# Is my iPad dying too? PLEASE HELP ME!?



## DBR70 (Sep 7, 2014)

Something very scary happened with my iPad, and this really scares me because my laptop computer crashed and died. And I have no one to help me here. My mother with whom I live with doesn’t want to botherd with it, she’s sick, PLEASE I NEeD HELP!
My battery was on full power I turned it on this morning and I was watching something on YouTube on the LGTV controlled with the iPad and I left it idle like I normally do. When I came back to it later, my iPad was off and the only way I could turn it back on was press the power and menu button at the same time. Please tell me this is just a glitch because now this pad is all I have.


----------



## tristar (Aug 12, 2008)

If I were to guess, it's probably due to a jam in the power button causing it to stick in. 

Quickly press and release the power button like 10-15 times, you don't have to press it too hard. Just the usual pressure while you would turn it on.. and then see if it helps bring back the normal power on/off. If that works, most likely you might need to replace the internal power switch.


----------



## DBR70 (Sep 7, 2014)

I have my iPad in a cover, it’s an old cover, sometimes it’s kinda hard to get to the button the way it’s secured in there. My iPad looks bulkier than it actually is.

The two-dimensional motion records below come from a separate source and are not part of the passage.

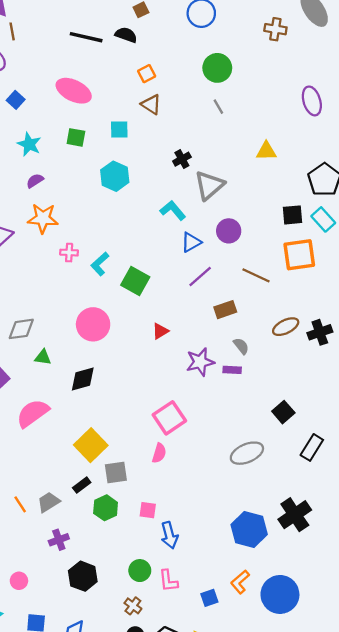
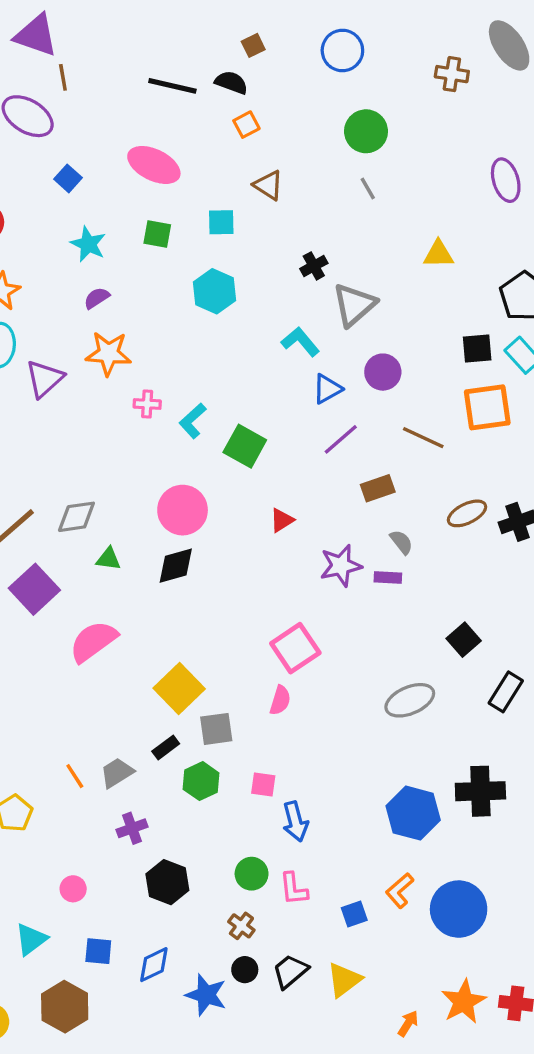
orange square: (147, 74) -> (246, 125), moved
black diamond: (83, 379) -> (176, 566), moved
black cross: (295, 515) -> (480, 791), turned 32

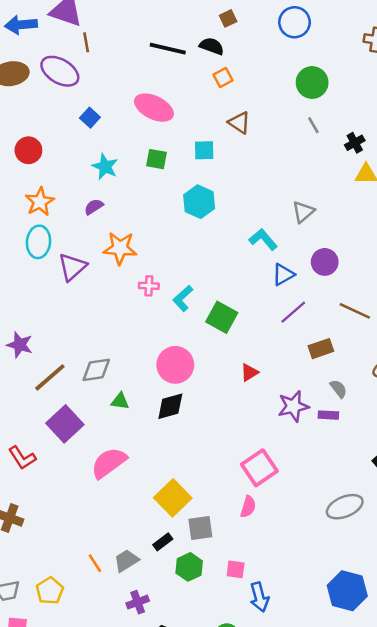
black cross: (314, 266) -> (355, 143), moved
purple semicircle: (97, 298) -> (94, 207), moved
gray triangle: (354, 305) -> (303, 212), size x0.7

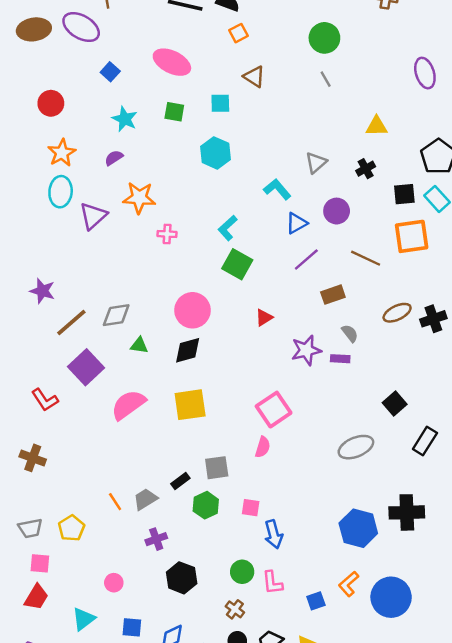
black cross: (355, 143) -> (366, 169), moved
cyan L-shape: (183, 298) -> (228, 228), moved
yellow square: (173, 498) -> (190, 405), moved, turned 36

How would you go about in replacing the power button? 
But it turned on when I pressed BOTH the home button and power button. Now everything is normal. When I usually put the iPad down I shut the cover and of course the screen goes black until I pick it up again and the screen comes on asking me for my code. Sometimes it’s still black until I press the home button.


----------



## DBR70 (Sep 7, 2014)

Ok, I did something else. I cleared history and website data on Safari browser on my iPad. Had to get another password to get back in here because I forgot the old one. It was hard because those puzzles were in spanish. Puzzles you have to solve before they can give you a new password. UUGH! 
Anyrate I hope that helps some.


----------



## Masterchiefxx17 (Feb 27, 2010)

Pressing those two buttons is a hard restart on the iPad.

Everything you've mentioned sounds like normal operations to me.


----------